Question & Answer
QUESTION

Verify Lagrange’s mean value theorem for the following function on the indicated interval. In each case find a point ‘\[c\]’ in the indicated interval as stated by the Lagrange's mean value theorem:
 \[f\left( x \right) = 2{x^2} - 3x + 1\] on \[\left[ {1,3} \right]\]

ANSWER Verified Verified
Hint: First of all, we need to check the function \[f\left( x \right)\] satisfies all the conditions of the Lagrange’s mean value theorem. Then find the one point \[c\] in the given interval using Lagrange’s formula. So, use this concept to reach the solution of the given problem.

Complete step-by-step answer:
Given \[f\left( x \right) = 2{x^2} - 3x + 1\] on \[\left[ {1,3} \right]\]
Lagrange’s Mean Value Theorem (LMVT) states that if a function \[f\left( x \right)\] is continuous on a closed interval \[\left[ {a,b} \right]\] and differentiable on the open interval \[\left( {a,b} \right)\], then there is at least one point \[x = c\]on this interval, such that \[f'\left( c \right) = \dfrac{{f\left( b \right) - f\left( a \right)}}{{b - a}}\].
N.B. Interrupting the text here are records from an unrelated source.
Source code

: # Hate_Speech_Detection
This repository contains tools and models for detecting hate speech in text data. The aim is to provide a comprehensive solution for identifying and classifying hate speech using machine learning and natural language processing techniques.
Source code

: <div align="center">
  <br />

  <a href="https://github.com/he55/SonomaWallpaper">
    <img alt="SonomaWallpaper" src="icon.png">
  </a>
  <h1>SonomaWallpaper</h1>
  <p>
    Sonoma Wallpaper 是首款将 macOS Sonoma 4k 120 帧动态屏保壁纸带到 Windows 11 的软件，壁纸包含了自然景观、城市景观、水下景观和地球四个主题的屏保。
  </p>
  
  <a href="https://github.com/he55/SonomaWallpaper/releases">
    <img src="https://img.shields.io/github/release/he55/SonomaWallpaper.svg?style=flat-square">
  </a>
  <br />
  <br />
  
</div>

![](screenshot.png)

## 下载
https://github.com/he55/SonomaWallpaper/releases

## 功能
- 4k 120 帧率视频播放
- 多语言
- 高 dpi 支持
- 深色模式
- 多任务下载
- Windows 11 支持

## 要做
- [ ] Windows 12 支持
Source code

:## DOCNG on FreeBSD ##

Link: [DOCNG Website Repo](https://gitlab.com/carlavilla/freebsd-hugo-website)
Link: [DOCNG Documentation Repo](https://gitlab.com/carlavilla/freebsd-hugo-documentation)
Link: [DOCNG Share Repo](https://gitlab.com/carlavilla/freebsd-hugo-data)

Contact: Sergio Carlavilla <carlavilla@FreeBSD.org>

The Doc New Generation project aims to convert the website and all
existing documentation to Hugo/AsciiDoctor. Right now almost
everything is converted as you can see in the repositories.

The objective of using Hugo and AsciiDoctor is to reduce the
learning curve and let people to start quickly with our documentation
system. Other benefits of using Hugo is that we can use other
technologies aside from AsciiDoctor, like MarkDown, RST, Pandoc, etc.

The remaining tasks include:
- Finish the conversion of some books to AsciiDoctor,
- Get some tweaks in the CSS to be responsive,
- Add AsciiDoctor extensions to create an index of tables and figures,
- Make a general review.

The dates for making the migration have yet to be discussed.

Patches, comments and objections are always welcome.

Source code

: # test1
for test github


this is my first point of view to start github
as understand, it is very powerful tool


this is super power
We know that a polynomial function is continuous everywhere and also differential.

So, \[f\left( x \right)\]being a polynomial is continuous on \[\left[ {1,3} \right]\] and differentiable on \[\left( {1,3} \right)\]

So, there must exist at least one real number \[c \in \left( {1,3} \right)\]
\[ \Rightarrow f'\left( c \right) = \dfrac{{f\left( 3 \right) - f\left( 1 \right)}}{{3 - 1}} = \dfrac{{f\left( 3 \right) - f\left( 1 \right)}}{2}\]

We have \[f\left( x \right) = 2{x^2} - 3x + 1\]
So \[f\left( 1 \right) = 2{\left( 1 \right)^2} - 3\left( 1 \right) + 1 = 2 - 3 + 1 = 0\]
     \[f\left( 3 \right) = 2{\left( 3 \right)^2} - 3\left( 3 \right) + 1 = 18 - 9 + 1 = 10\]

And \[f'\left( x \right) = \dfrac{{d\left( {2{x^2} - 3x + 1} \right)}}{{dx}} = 4x - 3\]
So \[f'\left( c \right) = 4c - 3\]

As \[f'\left( c \right) = \dfrac{{f\left( 3 \right) - f\left( 1 \right)}}{2}\], we have
\[
   \Rightarrow 4c - 3 = \dfrac{{10 - 0}}{2} \\
   \Rightarrow 4c - 3 = 5 \\
   \Rightarrow 4c = 5 + 3 \\
   \Rightarrow 4c = 8 \\
   \Rightarrow c = 2 \\
  \therefore c \in \left( {1,3} \right) \\
\]

Note: This theorem (also known as First mean value Theorem) allows to express the increment of a function on an interval through the value of derivative at an intermediate point of segment.